*Directions*
Which lines in the material below contain the string "Battery"? Report each of those lines in full.

*Source material*
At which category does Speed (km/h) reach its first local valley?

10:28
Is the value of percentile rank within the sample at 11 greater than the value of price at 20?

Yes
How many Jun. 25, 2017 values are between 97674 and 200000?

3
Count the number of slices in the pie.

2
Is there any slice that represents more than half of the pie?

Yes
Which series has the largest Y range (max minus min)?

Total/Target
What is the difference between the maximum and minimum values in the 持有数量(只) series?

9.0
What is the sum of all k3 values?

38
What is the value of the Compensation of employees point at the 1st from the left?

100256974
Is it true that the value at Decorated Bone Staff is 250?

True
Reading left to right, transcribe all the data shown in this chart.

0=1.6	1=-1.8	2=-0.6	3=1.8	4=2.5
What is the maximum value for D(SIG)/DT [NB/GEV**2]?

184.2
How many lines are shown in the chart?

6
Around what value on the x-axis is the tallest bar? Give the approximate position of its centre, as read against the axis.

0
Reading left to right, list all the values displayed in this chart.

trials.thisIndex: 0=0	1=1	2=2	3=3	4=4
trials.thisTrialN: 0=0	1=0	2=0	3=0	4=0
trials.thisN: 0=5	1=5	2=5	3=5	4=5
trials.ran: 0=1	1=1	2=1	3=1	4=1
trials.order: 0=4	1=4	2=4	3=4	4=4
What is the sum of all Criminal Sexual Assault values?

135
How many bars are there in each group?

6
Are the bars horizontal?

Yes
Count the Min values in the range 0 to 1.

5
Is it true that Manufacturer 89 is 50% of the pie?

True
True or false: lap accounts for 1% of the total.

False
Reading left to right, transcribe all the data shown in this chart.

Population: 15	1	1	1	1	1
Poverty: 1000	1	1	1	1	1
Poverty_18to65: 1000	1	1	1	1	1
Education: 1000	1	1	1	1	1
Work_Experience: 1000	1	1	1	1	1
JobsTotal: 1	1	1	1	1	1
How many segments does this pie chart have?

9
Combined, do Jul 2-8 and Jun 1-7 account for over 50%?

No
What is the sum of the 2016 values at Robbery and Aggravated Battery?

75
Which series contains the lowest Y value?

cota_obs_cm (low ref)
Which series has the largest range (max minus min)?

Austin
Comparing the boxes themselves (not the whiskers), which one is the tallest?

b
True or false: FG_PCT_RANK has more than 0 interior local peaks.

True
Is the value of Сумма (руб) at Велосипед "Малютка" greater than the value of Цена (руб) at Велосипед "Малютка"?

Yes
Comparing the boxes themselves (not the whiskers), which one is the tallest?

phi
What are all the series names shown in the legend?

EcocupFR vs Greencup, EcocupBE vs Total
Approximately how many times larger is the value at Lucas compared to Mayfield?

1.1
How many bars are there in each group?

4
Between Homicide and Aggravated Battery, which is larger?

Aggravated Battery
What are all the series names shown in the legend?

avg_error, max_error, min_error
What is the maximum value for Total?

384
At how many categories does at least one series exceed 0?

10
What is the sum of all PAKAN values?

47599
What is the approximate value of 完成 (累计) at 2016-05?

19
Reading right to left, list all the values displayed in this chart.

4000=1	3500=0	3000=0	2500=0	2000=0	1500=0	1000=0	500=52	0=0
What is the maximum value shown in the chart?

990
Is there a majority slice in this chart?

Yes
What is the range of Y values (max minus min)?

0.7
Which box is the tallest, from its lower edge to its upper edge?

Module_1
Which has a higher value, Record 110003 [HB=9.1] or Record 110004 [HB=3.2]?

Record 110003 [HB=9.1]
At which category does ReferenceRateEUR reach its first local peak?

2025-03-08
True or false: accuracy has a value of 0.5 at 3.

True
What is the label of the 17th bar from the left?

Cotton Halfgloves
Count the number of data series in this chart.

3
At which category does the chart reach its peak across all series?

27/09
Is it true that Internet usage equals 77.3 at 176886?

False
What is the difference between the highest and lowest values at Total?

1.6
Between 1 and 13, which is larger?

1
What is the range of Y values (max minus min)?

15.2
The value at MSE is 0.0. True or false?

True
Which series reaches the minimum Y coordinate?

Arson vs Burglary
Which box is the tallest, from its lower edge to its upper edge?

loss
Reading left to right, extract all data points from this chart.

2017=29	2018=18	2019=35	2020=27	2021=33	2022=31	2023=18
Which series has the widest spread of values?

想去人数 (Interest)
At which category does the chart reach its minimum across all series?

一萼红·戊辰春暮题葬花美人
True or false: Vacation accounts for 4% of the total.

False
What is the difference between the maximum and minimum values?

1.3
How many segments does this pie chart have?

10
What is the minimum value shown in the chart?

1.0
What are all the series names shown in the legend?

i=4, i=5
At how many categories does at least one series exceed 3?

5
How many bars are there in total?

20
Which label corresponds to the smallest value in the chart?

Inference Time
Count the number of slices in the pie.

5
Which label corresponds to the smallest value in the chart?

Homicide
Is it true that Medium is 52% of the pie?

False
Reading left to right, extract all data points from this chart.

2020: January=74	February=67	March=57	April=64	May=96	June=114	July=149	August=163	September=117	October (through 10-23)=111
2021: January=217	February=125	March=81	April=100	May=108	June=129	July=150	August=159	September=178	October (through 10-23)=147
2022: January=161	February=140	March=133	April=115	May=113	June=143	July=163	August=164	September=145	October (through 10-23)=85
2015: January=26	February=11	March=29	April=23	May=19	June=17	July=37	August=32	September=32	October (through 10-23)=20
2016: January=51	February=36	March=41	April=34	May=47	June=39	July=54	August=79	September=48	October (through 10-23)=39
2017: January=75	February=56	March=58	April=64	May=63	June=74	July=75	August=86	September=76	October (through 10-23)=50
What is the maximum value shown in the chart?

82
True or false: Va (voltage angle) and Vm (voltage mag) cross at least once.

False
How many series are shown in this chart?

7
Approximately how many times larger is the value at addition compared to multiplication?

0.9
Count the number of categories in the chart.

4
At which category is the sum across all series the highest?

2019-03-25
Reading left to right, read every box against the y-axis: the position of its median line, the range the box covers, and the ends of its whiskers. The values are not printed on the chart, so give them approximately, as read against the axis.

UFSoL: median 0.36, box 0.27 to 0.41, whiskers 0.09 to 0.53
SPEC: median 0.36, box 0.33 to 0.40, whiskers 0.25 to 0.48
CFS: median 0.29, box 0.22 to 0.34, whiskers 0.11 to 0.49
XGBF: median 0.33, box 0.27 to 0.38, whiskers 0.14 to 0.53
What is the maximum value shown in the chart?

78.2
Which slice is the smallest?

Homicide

*Problem solution*
What is the sum of the 2016 values at Robbery and Aggravated Battery?
Between Homicide and Aggravated Battery, which is larger?
Aggravated Battery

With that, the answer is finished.